The black-market prices are, however, beyond the reach of millions of Zimbabweans. Petrol costs Z$1 000 a litre on the black market, while the official price is Z$74,47.

The price of petrol was last reviewed in 1999 despite movement in the price of crude oil, the steep decline of the Zimbabwean dollar against hard currencies and escalating inflation.

One car dealer in Harare had the following to say about the situation: "If you want to go by the formal sector and the official exchange rates in Zimbabwe, you will be out of business within minutes, if not seconds. The government’s price controls on foodstuffs mean that companies are forced to operate at a loss and eventually they are also forced out of business.

"The problem is that Zimbabwe’s exchange rate system is so distorted that for those who are forced to follow it they find themselves failing to sustain their business operations," the dealer said.

The massive economic crisis is easy to notice. Industrial areas in Harare and Bulawayo resemble ghost towns as many companies have closed shop, shedding hundreds of jobs. In both cities most supermarket shelves are empty, but massive queues can still be found throughout the day. The people disperse only when the shops close for the day.

"You cannot leave the queue because you do not know when food will arrive. If you move, you will miss out," one woman said.

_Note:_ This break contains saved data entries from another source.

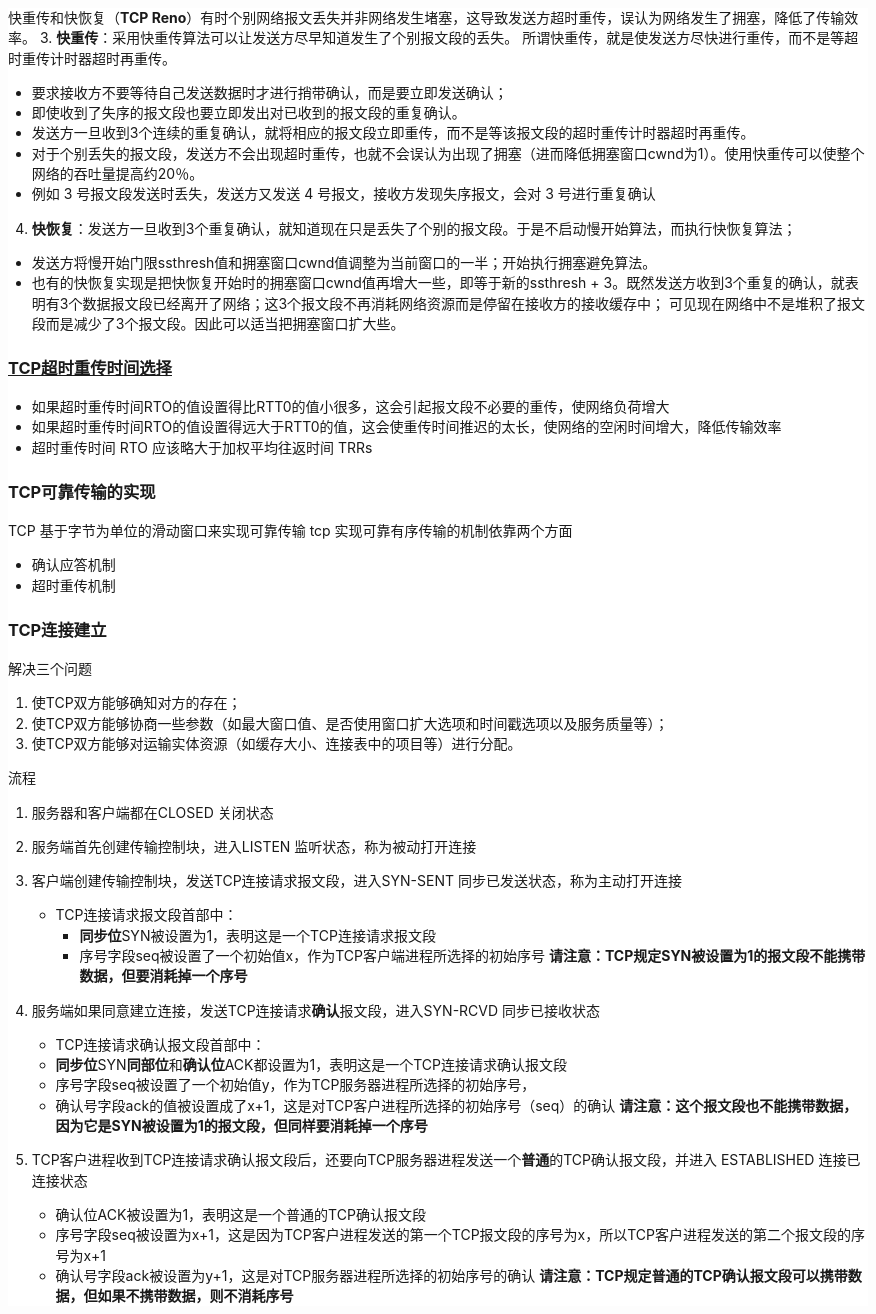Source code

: 快重传和快恢复（**TCP Reno**）有时个别网络报文丢失并非网络发生堵塞，这导致发送方超时重传，误认为网络发生了拥塞，降低了传输效率。
3. **快重传**：采用快重传算法可以让发送方尽早知道发生了个别报文段的丢失。
所谓快重传，就是使发送方尽快进行重传，而不是等超时重传计时器超时再重传。
- 要求接收方不要等待自己发送数据时才进行捎带确认，而是要立即发送确认；
- 即使收到了失序的报文段也要立即发出对已收到的报文段的重复确认。
- 发送方一旦收到3个连续的重复确认，就将相应的报文段立即重传，而不是等该报文段的超时重传计时器超时再重传。
- 对于个别丢失的报文段，发送方不会出现超时重传，也就不会误认为出现了拥塞（进而降低拥塞窗口cwnd为1）。使用快重传可以使整个网络的吞吐量提高约20％。
- 例如 3 号报文段发送时丢失，发送方又发送 4 号报文，接收方发现失序报文，会对 3 号进行重复确认
  
4. **快恢复**：发送方一旦收到3个重复确认，就知道现在只是丢失了个别的报文段。于是不启动慢开始算法，而执行快恢复算法；
- 发送方将慢开始门限ssthresh值和拥塞窗口cwnd值调整为当前窗口的一半；开始执行拥塞避免算法。
- 也有的快恢复实现是把快恢复开始时的拥塞窗口cwnd值再增大一些，即等于新的ssthresh + 3。既然发送方收到3个重复的确认，就表明有3个数据报文段已经离开了网络；这3个报文段不再消耗网络资源而是停留在接收方的接收缓存中；
可见现在网络中不是堆积了报文段而是减少了3个报文段。因此可以适当把拥塞窗口扩大些。

### [TCP超时重传时间选择](https://github.com/BloothOfYouth/Computer-Network-Notes/raw/master/%E8%AE%A1%E7%AE%97%E6%9C%BA%E7%BD%91%E7%BB%9C%E7%AC%AC5%E7%AB%A0%EF%BC%88%E8%BF%90%E8%BE%93%E5%B1%82%EF%BC%89.assets/image-20201022153518218.png)
- 如果超时重传时间RTO的值设置得比RTT0的值小很多，这会引起报文段不必要的重传，使网络负荷增大
- 如果超时重传时间RTO的值设置得远大于RTT0的值，这会使重传时间推迟的太长，使网络的空闲时间增大，降低传输效率
- 超时重传时间 RTO 应该略大于加权平均往返时间 TRRs

### TCP可靠传输的实现
TCP 基于字节为单位的滑动窗口来实现可靠传输
tcp 实现可靠有序传输的机制依靠两个方面
- 确认应答机制
- 超时重传机制
### TCP连接建立
解决三个问题
1. 使TCP双方能够确知对方的存在；
2. 使TCP双方能够协商一些参数（如最大窗口值、是否使用窗口扩大选项和时间戳选项以及服务质量等）；
3. 使TCP双方能够对运输实体资源（如缓存大小、连接表中的项目等）进行分配。

流程
1. 服务器和客户端都在CLOSED 关闭状态
2. 服务端首先创建传输控制块，进入LISTEN 监听状态，称为被动打开连接
3. 客户端创建传输控制块，发送TCP连接请求报文段，进入SYN-SENT 同步已发送状态，称为主动打开连接
   - TCP连接请求报文段首部中：
     - **同步位**SYN被设置为1，表明这是一个TCP连接请求报文段
     - 序号字段seq被设置了一个初始值x，作为TCP客户端进程所选择的初始序号 **请注意：TCP规定SYN被设置为1的报文段不能携带数据，但要消耗掉一个序号**
4. 服务端如果同意建立连接，发送TCP连接请求**确认**报文段，进入SYN-RCVD 同步已接收状态
   - TCP连接请求确认报文段首部中：
   - **同步位**SYN**同部位**和**确认位**ACK都设置为1，表明这是一个TCP连接请求确认报文段
   - 序号字段seq被设置了一个初始值y，作为TCP服务器进程所选择的初始序号，
   - 确认号字段ack的值被设置成了x+1，这是对TCP客户进程所选择的初始序号（seq）的确认 **请注意：这个报文段也不能携带数据，因为它是SYN被设置为1的报文段，但同样要消耗掉一个序号**

5. TCP客户进程收到TCP连接请求确认报文段后，还要向TCP服务器进程发送一个**普通**的TCP确认报文段，并进入 ESTABLISHED 连接已连接状态
   - 确认位ACK被设置为1，表明这是一个普通的TCP确认报文段
   - 序号字段seq被设置为x+1，这是因为TCP客户进程发送的第一个TCP报文段的序号为x，所以TCP客户进程发送的第二个报文段的序号为x+1
   - 确认号字段ack被设置为y+1，这是对TCP服务器进程所选择的初始序号的确认 **请注意：TCP规定普通的TCP确认报文段可以携带数据，但如果不携带数据，则不消耗序号**
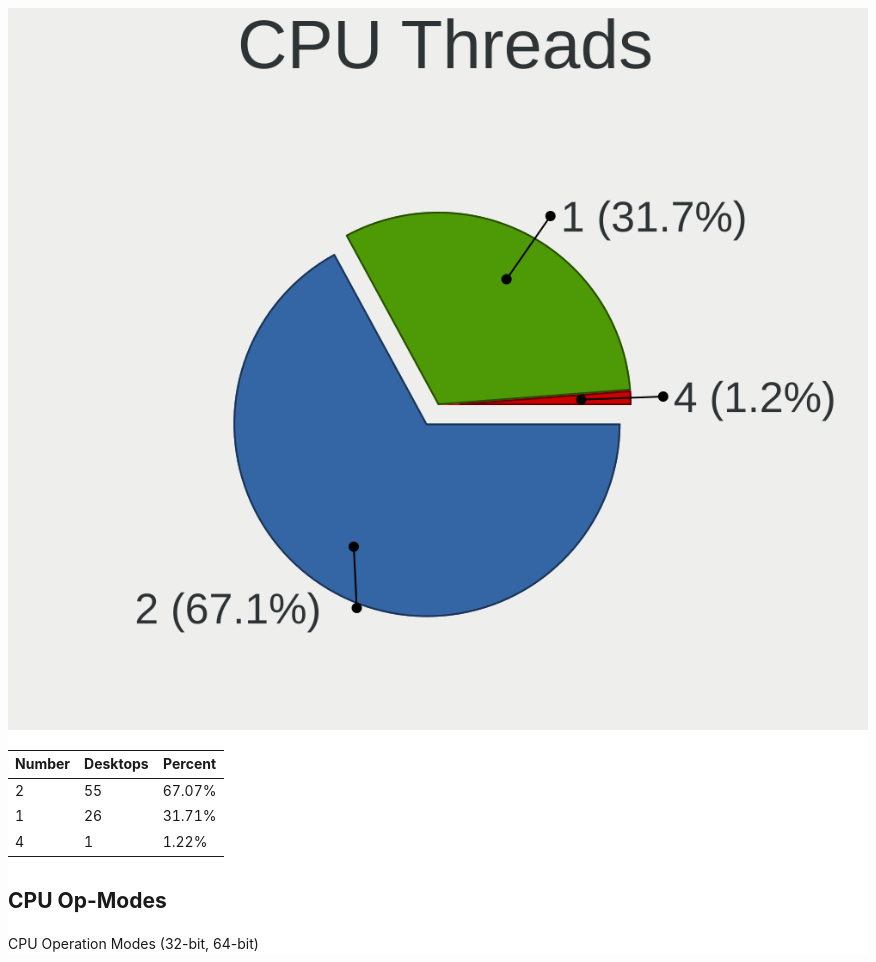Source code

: ![CPU Threads](./images/pie_chart/cpu_threads.svg)


| Number | Desktops | Percent |
|--------|----------|---------|
| 2      | 55       | 67.07%  |
| 1      | 26       | 31.71%  |
| 4      | 1        | 1.22%   |

CPU Op-Modes
------------

CPU Operation Modes (32-bit, 64-bit)
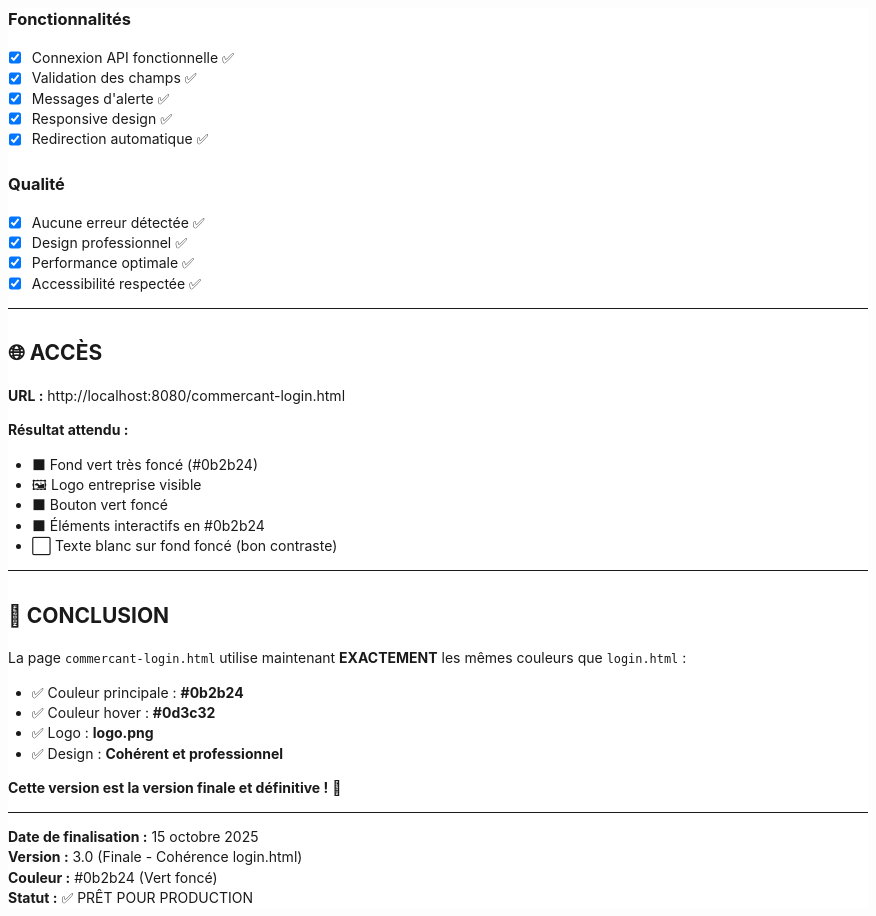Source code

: ### Fonctionnalités
- [x] Connexion API fonctionnelle ✅
- [x] Validation des champs ✅
- [x] Messages d'alerte ✅
- [x] Responsive design ✅
- [x] Redirection automatique ✅

### Qualité
- [x] Aucune erreur détectée ✅
- [x] Design professionnel ✅
- [x] Performance optimale ✅
- [x] Accessibilité respectée ✅

---

## 🌐 ACCÈS

**URL :** http://localhost:8080/commercant-login.html

**Résultat attendu :**
- ⬛ Fond vert très foncé (#0b2b24)
- 🖼️ Logo entreprise visible
- ⬛ Bouton vert foncé
- ⬛ Éléments interactifs en #0b2b24
- ⬜ Texte blanc sur fond foncé (bon contraste)

---

## 🎉 CONCLUSION

La page `commercant-login.html` utilise maintenant **EXACTEMENT** les mêmes couleurs que `login.html` :
- ✅ Couleur principale : **#0b2b24**
- ✅ Couleur hover : **#0d3c32**
- ✅ Logo : **logo.png**
- ✅ Design : **Cohérent et professionnel**

**Cette version est la version finale et définitive !** 🚀

---

**Date de finalisation :** 15 octobre 2025  
**Version :** 3.0 (Finale - Cohérence login.html)  
**Couleur :** #0b2b24 (Vert foncé)  
**Statut :** ✅ PRÊT POUR PRODUCTION
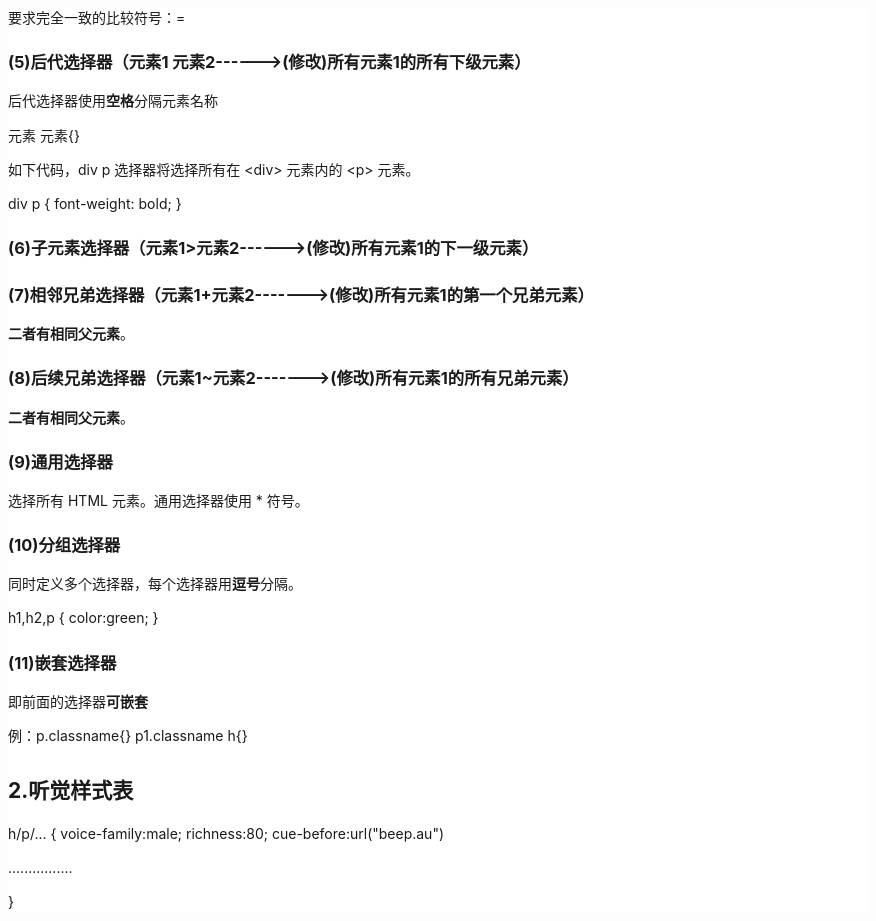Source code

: 要求完全一致的比较符号：=

### (5)后代选择器（元素1    元素2------>(修改)所有元素1的所有下级元素）

后代选择器使用**空格**分隔元素名称

元素 元素{}

如下代码，div p 选择器将选择所有在 \<div> 元素内的 \<p> 元素。

div p {
  font-weight: bold;
}

### (6)子元素选择器（元素1>元素2------>(修改)所有元素1的下一级元素）

### (7)相邻兄弟选择器（元素1+元素2------->(修改)所有元素1的第一个兄弟元素）

**二者有相同父元素**。

### (8)后续兄弟选择器（元素1~元素2------->(修改)所有元素1的所有兄弟元素）

**二者有相同父元素**。

### (9)通用选择器

选择所有 HTML 元素。通用选择器使用 * 符号。

### (10)分组选择器

同时定义多个选择器，每个选择器用**逗号**分隔。

h1,h2,p
{
    color:green;
}

### (11)嵌套选择器

即前面的选择器**可嵌套**

例：p.classname{}  p1.classname h{}

## 2.听觉样式表

h/p/...
{
    voice-family:male;
    richness:80;
    cue-before:url("beep.au") 

................

}
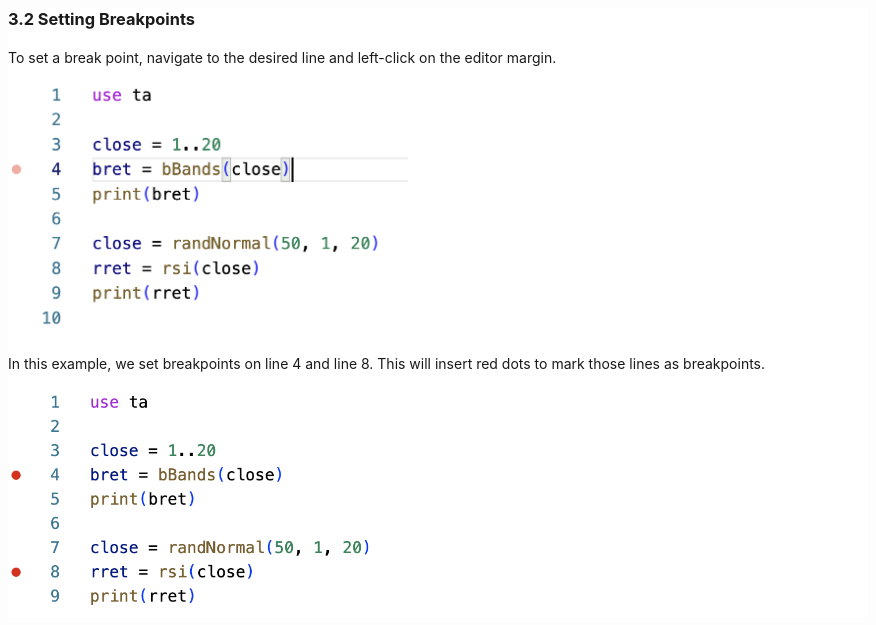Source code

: ### 3.2 Setting Breakpoints

To set a break point, navigate to the desired line and left-click on the editor margin. 

  <img src="images/debug/en/set-breakpoint1.png" width='400' />

In this example, we set breakpoints on line 4 and line 8. This will insert red dots to mark those lines as breakpoints.

<img src="images/debug/en/set-breakpoint2.png" width='400' />
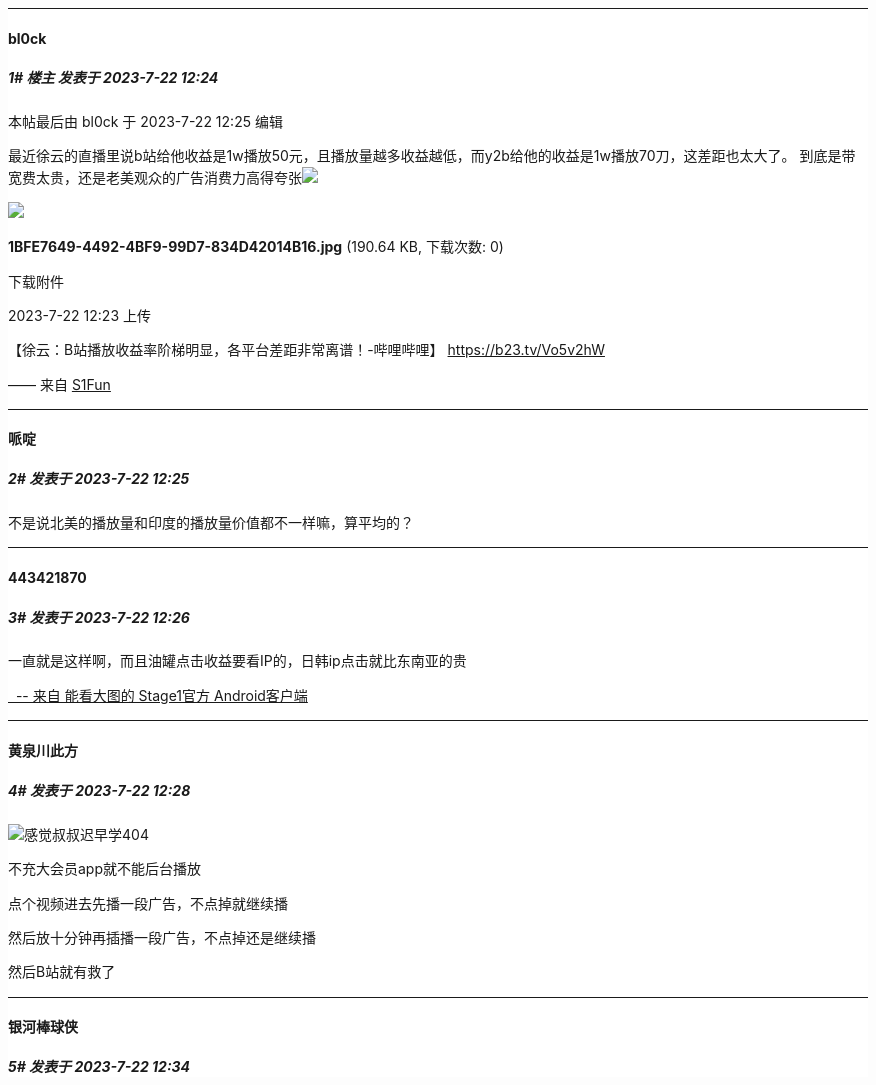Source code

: 
*****

####  bl0ck  
##### 1#       楼主       发表于 2023-7-22 12:24

 本帖最后由 bl0ck 于 2023-7-22 12:25 编辑 

最近徐云的直播里说b站给他收益是1w播放50元，且播放量越多收益越低，而y2b给他的收益是1w播放70刀，这差距也太大了。
到底是带宽费太贵，还是老美观众的广告消费力高得夸张<img src="https://static.saraba1st.com/image/smiley/face2017/012.png" referrerpolicy="no-referrer">

<img src="https://img.saraba1st.com/forum/202307/22/122344s5cekceq5hcxxfyb.jpg" referrerpolicy="no-referrer">

<strong>1BFE7649-4492-4BF9-99D7-834D42014B16.jpg</strong> (190.64 KB, 下载次数: 0)

下载附件

2023-7-22 12:23 上传

【徐云：B站播放收益率阶梯明显，各平台差距非常离谱！-哔哩哔哩】 https://b23.tv/Vo5v2hW

—— 来自 [S1Fun](https://s1fun.koalcat.com)

*****

####  哌啶  
##### 2#       发表于 2023-7-22 12:25

不是说北美的播放量和印度的播放量价值都不一样嘛，算平均的？

*****

####  443421870  
##### 3#       发表于 2023-7-22 12:26

一直就是这样啊，而且油罐点击收益要看IP的，日韩ip点击就比东南亚的贵

[  -- 来自 能看大图的 Stage1官方 Android客户端](https://www.coolapk.com/apk/140634)

*****

####  黄泉川此方  
##### 4#       发表于 2023-7-22 12:28

<img src="https://static.saraba1st.com/image/smiley/face2017/067.png" referrerpolicy="no-referrer">感觉叔叔迟早学404

不充大会员app就不能后台播放

点个视频进去先播一段广告，不点掉就继续播

然后放十分钟再插播一段广告，不点掉还是继续播

然后B站就有救了

*****

####  银河棒球侠  
##### 5#       发表于 2023-7-22 12:34
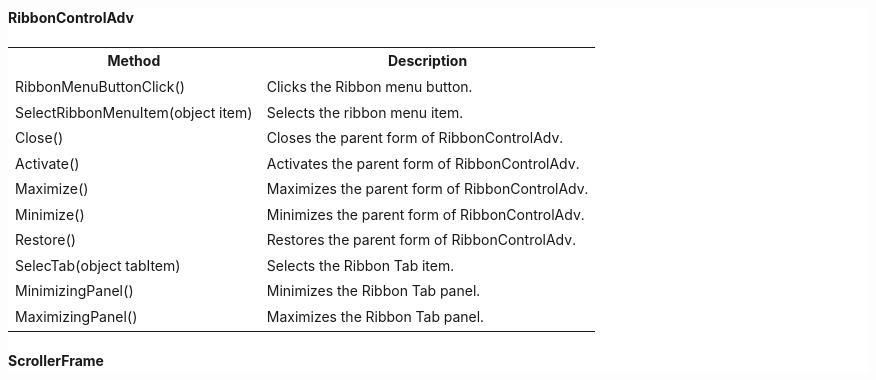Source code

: #### RibbonControlAdv



<table>
<tr>
<th>
Method</th><th>
Description</th></tr>
<tr>
<td>
RibbonMenuButtonClick()</td><td>
Clicks the Ribbon menu button.</td></tr>
<tr>
<td>
SelectRibbonMenuItem(object item)</td><td>
Selects the ribbon menu item.</td></tr>
<tr>
<td>
Close()</td><td>
Closes the parent form of RibbonControlAdv.</td></tr>
<tr>
<td>
Activate()</td><td>
Activates the parent form of RibbonControlAdv.</td></tr>
<tr>
<td>
Maximize()</td><td>
Maximizes the parent form of RibbonControlAdv.</td></tr>
<tr>
<td>
Minimize()</td><td>
Minimizes the parent form of RibbonControlAdv.</td></tr>
<tr>
<td>
Restore()</td><td>
Restores the parent form of RibbonControlAdv.</td></tr>
<tr>
<td>
SelecTab(object tabItem)</td><td>
Selects the Ribbon Tab item.</td></tr>
<tr>
<td>
MinimizingPanel()</td><td>
Minimizes the Ribbon Tab panel.</td></tr>
<tr>
<td>
MaximizingPanel()</td><td>
Maximizes the Ribbon Tab panel.</td></tr>
</table>


#### ScrollerFrame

With inflation running at 198%, the incomes of the few who are still lucky enough to hold on to their jobs have been severely eroded. An average worker earns between $20 000 and $30 000, but has to spend about $500 on transport daily ($15 000 a month).

In addition, people have to cope with a transport system that has collapsed as a result of fuel shortages. Daily a steady stream of people can be seen walking and cycling along the road during rush hour in both Harare and Bulawayo. A number of them say they are tired of waiting long hours for buses, others say they simply cannot afford the exorbitant fares.

Many people say they are forced to walk more than 40km a day to get to work because buses do not always show up. Fuel woes have also hit cross-border transport operators, who are forced to charge customers higher prices in order to sustain their businesses. A trip from Harare to Johannesburg costs between Z$16 000 and Z$30 000.

Accommodation is also extremely expensive. Rent in the inner city starts from about Z$10 000, while in the suburbs the minimum rental for a single room is between Z$3 000 and Z$4 000. These prices exclude water and electricity.

Houses for sale in the suburbs fetch between Z$20-million and $40-million. An old 1986 Mazda 323 will set you back between Z$3-million and Z$5-million and a decent meal for four people at a restaurant costs more than Z$4 000, without drinks.

A chicken burger, without chips, at a restaurant fetches about Z$1 600; a mixed grill at a Spur about Z$6 000 and a can of Coke about $500. A cup of coffee in Zimbabwe costs Z$400.

The United Nations’s latest report on the humanitarian situation in Zimbabwe shows that 62% of the country’s population will be in need of food aid in March. This means that 7,2-million people in Zimbabwe will go hungry, an increase from the 6,7-million already surviving on food handouts.

One thing that is easy to find, however, is beer. A Bulawayo resident told me if beer runs dry, maybe ordinary Zimbabweans will know the economy has collapsed. He said it appears that in the past few years of political chaos and economic decline, the brewing industry has become the heart of the Zimbabwean economy.

It is a convincing claim. In almost every village, even the remotest, the liquor stores were stocked. Even though food is not reaching villages, beer is. Natisa Village, about 60km outside Bulawayo, has three liquor stores and one food store in one small shopping complex.